# [What is being asked]
Any picture in the listing is left out of the copy; all else is duplicated exactly.

# [Source material]
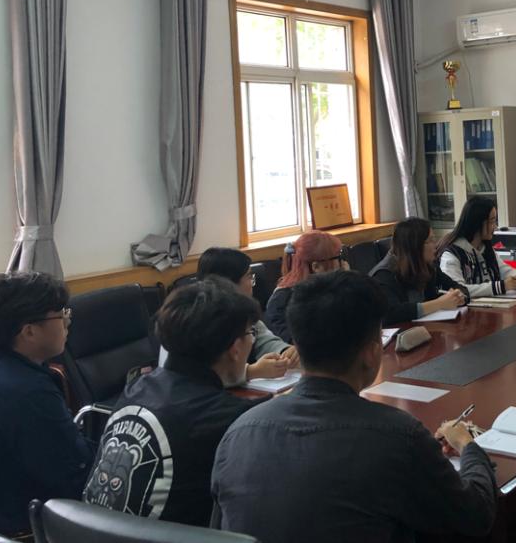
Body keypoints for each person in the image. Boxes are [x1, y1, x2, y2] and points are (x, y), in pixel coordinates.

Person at [211, 271, 497, 543]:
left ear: (298, 343)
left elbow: (218, 530)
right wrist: (467, 445)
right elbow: (476, 515)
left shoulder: (239, 432)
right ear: (373, 352)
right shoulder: (398, 435)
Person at [83, 279, 266, 526]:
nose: (252, 341)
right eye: (250, 333)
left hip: (87, 531)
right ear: (234, 347)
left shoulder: (136, 388)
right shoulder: (232, 419)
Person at [0, 272, 94, 536]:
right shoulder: (26, 393)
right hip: (24, 523)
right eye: (61, 315)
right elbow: (74, 475)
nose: (68, 321)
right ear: (29, 331)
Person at [191, 246, 298, 382]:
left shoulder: (244, 312)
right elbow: (197, 374)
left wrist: (285, 352)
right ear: (229, 283)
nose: (252, 283)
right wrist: (251, 372)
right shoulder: (197, 319)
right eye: (249, 277)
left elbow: (263, 339)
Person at [370, 217, 467, 325]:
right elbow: (390, 314)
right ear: (414, 246)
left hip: (425, 327)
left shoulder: (427, 265)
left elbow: (457, 287)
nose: (435, 245)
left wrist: (459, 296)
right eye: (430, 240)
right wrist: (439, 303)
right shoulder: (384, 274)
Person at [265, 231, 346, 344]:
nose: (343, 263)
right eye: (338, 258)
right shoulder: (281, 301)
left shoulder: (332, 288)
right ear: (316, 267)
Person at [437, 196, 516, 297]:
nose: (495, 227)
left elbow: (503, 269)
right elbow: (457, 290)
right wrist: (500, 286)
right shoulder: (452, 254)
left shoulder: (485, 247)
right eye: (492, 221)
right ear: (478, 223)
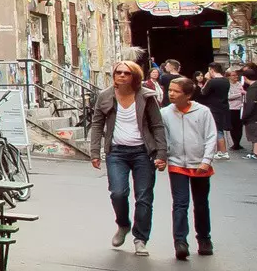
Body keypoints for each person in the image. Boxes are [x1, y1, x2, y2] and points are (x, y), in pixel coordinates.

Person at [91, 60, 168, 256]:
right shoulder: (105, 96)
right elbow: (97, 124)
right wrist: (94, 152)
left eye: (127, 73)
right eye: (119, 72)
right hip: (116, 152)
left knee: (143, 197)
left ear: (135, 76)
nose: (122, 76)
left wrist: (161, 153)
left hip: (143, 152)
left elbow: (157, 125)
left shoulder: (146, 96)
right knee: (118, 192)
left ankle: (140, 238)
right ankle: (123, 224)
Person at [160, 76, 217, 260]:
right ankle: (180, 241)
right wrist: (162, 157)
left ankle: (204, 238)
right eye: (170, 90)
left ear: (188, 95)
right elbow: (164, 138)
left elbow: (211, 137)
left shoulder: (203, 112)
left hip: (200, 163)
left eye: (176, 91)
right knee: (180, 203)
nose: (171, 94)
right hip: (177, 164)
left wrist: (206, 160)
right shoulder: (166, 113)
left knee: (200, 204)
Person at [198, 63, 234, 160]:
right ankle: (220, 151)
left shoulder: (212, 82)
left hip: (214, 108)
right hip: (224, 107)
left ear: (211, 70)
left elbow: (203, 92)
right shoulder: (226, 81)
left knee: (217, 130)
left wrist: (208, 80)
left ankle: (223, 152)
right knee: (220, 129)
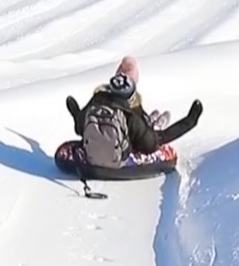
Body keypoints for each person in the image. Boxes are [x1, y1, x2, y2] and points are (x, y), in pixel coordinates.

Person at [64, 57, 203, 177]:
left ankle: (151, 122)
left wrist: (75, 111)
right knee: (150, 133)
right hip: (119, 155)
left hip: (92, 155)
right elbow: (151, 145)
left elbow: (79, 127)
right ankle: (155, 123)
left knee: (144, 128)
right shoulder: (131, 115)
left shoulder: (96, 102)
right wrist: (190, 121)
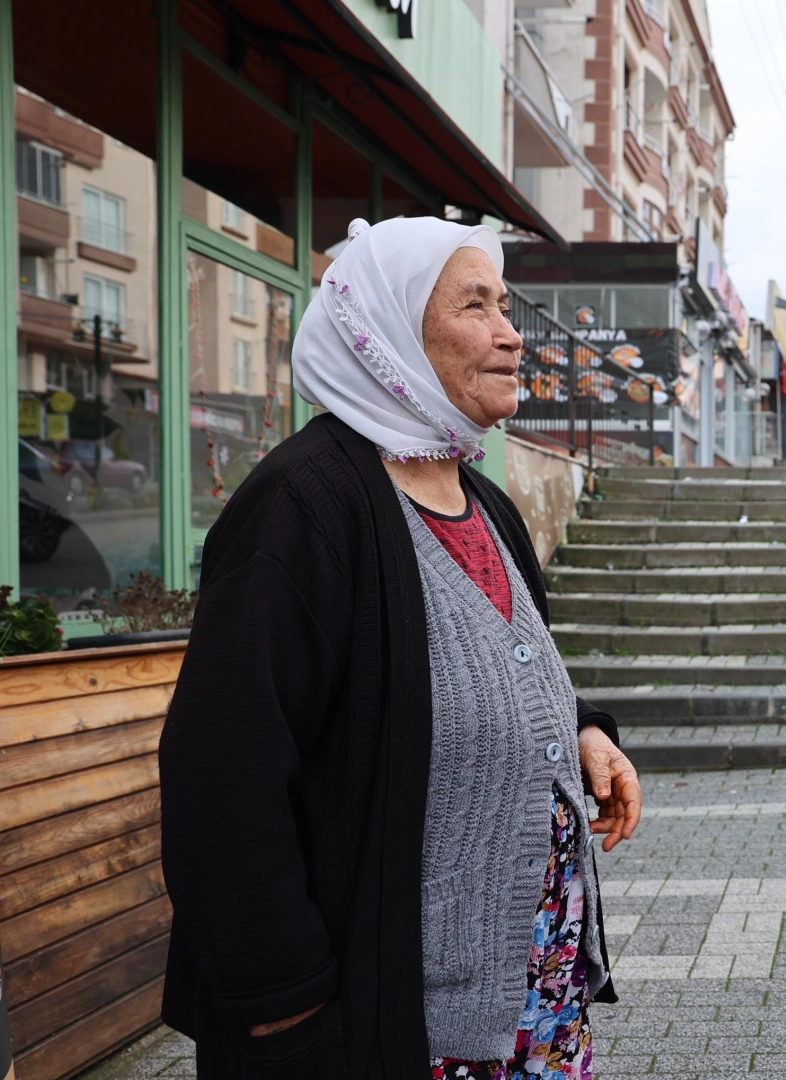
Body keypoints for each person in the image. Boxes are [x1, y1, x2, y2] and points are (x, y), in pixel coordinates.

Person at [159, 216, 644, 1080]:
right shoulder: (302, 507)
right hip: (386, 1026)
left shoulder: (484, 502)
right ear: (385, 328)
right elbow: (221, 770)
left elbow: (491, 668)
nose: (509, 333)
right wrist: (283, 1001)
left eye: (504, 305)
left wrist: (582, 733)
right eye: (474, 306)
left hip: (528, 1005)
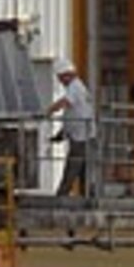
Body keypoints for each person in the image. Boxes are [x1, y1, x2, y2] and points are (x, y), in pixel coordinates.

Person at [51, 61, 96, 200]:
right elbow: (72, 114)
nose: (60, 81)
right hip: (82, 135)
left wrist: (47, 111)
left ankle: (62, 195)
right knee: (83, 168)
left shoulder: (75, 86)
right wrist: (61, 134)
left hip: (82, 137)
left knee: (73, 166)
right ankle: (88, 195)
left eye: (60, 78)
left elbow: (65, 103)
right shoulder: (77, 87)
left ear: (66, 75)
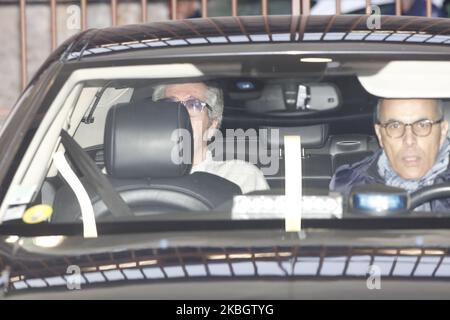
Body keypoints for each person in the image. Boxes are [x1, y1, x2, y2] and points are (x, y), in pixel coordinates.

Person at [330, 98, 450, 211]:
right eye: (395, 126)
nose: (409, 140)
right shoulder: (347, 186)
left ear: (443, 131)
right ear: (380, 135)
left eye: (423, 125)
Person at [152, 82, 269, 194]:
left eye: (193, 104)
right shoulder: (136, 176)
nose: (179, 113)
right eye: (169, 103)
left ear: (212, 127)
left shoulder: (240, 177)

# [Result]
Body keypoints for each person in the image. Boxes are [x1, y1, x2, y2] and points are (x, y), in pixel coordinates.

Person at [211, 271, 497, 543]:
left ear: (298, 343)
left elbow: (218, 530)
right wrist: (467, 445)
right elbow: (476, 515)
left shoulder: (239, 432)
right ear: (373, 352)
right shoulder: (398, 435)
Person at [83, 279, 266, 526]:
nose: (252, 341)
right eye: (250, 333)
left hip: (87, 531)
right ear: (234, 347)
left shoulder: (136, 388)
right shoulder: (232, 419)
Person at [0, 272, 94, 536]:
right shoulder: (26, 393)
right hip: (24, 523)
right eye: (61, 315)
right elbow: (74, 475)
nose: (68, 321)
right ear: (29, 331)
Person at [191, 246, 298, 382]:
left shoulder: (244, 312)
right elbow: (197, 374)
left wrist: (285, 352)
right ear: (229, 283)
nose: (252, 283)
right wrist: (251, 372)
right shoulder: (197, 319)
right eye: (249, 277)
left elbow: (263, 339)
Person at [370, 217, 467, 325]:
right elbow: (390, 314)
right ear: (414, 246)
left hip: (425, 327)
left shoulder: (427, 265)
left elbow: (457, 287)
nose: (435, 245)
left wrist: (459, 296)
right eye: (430, 240)
right wrist: (439, 303)
right shoulder: (384, 274)
Person at [265, 231, 346, 344]:
nose: (343, 263)
right eye: (338, 258)
right shoulder: (281, 301)
left shoulder: (332, 288)
right ear: (316, 267)
Person at [437, 196, 516, 297]:
nose: (495, 227)
left elbow: (503, 269)
right elbow: (457, 290)
right wrist: (500, 286)
right shoulder: (452, 254)
left shoulder: (485, 247)
right eye: (492, 221)
right ear: (478, 223)
Body keypoints for each person in the image. Boxes are [x1, y1, x2, y2] and points are (x, y), in pixel coordinates.

Person at [91, 60, 168, 256]:
right shoulder: (105, 96)
right elbow: (97, 124)
right wrist: (94, 152)
left eye: (127, 73)
right eye: (119, 72)
right hip: (116, 152)
left knee: (143, 197)
left ear: (135, 76)
nose: (122, 76)
left wrist: (161, 153)
left hip: (143, 152)
left elbow: (157, 125)
left shoulder: (146, 96)
right knee: (118, 192)
left ankle: (140, 238)
right ankle: (123, 224)
Person at [160, 76, 217, 260]:
right ankle: (180, 241)
right wrist: (162, 157)
left ankle: (204, 238)
right eye: (170, 90)
left ear: (188, 95)
right elbow: (164, 138)
left elbow: (211, 137)
left shoulder: (203, 112)
left hip: (200, 163)
left eye: (176, 91)
right knee: (180, 203)
nose: (171, 94)
right hip: (177, 164)
left wrist: (206, 160)
right shoulder: (166, 113)
left knee: (200, 204)
Person at [198, 63, 234, 160]:
right ankle: (220, 151)
left shoulder: (212, 82)
left hip: (214, 108)
right hip: (224, 107)
left ear: (211, 70)
left elbow: (203, 92)
right shoulder: (226, 81)
left knee: (217, 130)
left wrist: (208, 80)
left ankle: (223, 152)
right knee: (220, 129)
Body keypoints for each person in the image. Boxes are [x1, y1, x2, y2] and points are (x, y), in pixel coordinates.

Person at [64, 57, 203, 177]:
left ankle: (151, 122)
left wrist: (75, 111)
right knee: (150, 133)
right hip: (119, 155)
left hip: (92, 155)
right elbow: (151, 145)
left elbow: (79, 127)
right ankle: (155, 123)
left knee: (144, 128)
right shoulder: (131, 115)
left shoulder: (96, 102)
right wrist: (190, 121)
Body keypoints for each person in the image. Boxes are [x1, y1, x2, y2] and points are (x, y), in pixel coordinates.

Person at [159, 216, 644, 1080]:
right shoulder: (302, 507)
right hip: (386, 1026)
left shoulder: (484, 502)
right ear: (385, 328)
right elbow: (221, 770)
left elbow: (491, 668)
nose: (509, 333)
right wrist: (283, 1001)
left eye: (504, 305)
left wrist: (582, 733)
right eye: (474, 306)
left hip: (528, 1005)
Body keypoints for each person in the image. Boxes are [x1, y1, x2, y2] and points are (x, y), in pixel coordinates.

Person at [51, 61, 96, 200]:
right elbow: (72, 114)
nose: (60, 81)
right hip: (82, 135)
left wrist: (47, 111)
left ankle: (62, 195)
right knee: (83, 168)
left shoulder: (75, 86)
right wrist: (61, 134)
left hip: (82, 137)
left knee: (73, 166)
right ankle: (88, 195)
left eye: (60, 78)
left elbow: (65, 103)
right shoulder: (77, 87)
left ear: (66, 75)
Body keypoints for each person in the image. Boxes are [x1, y1, x2, y2] and points are (x, y), in pixel coordinates.

Person at [330, 98, 450, 211]:
right eye: (395, 126)
nose: (409, 140)
right shoulder: (347, 186)
left ear: (443, 131)
right ear: (380, 135)
left eye: (423, 125)
Person at [152, 82, 269, 194]:
left eye: (193, 104)
right shoulder: (136, 176)
nose: (179, 113)
right eye: (169, 103)
left ear: (212, 127)
left shoulder: (240, 177)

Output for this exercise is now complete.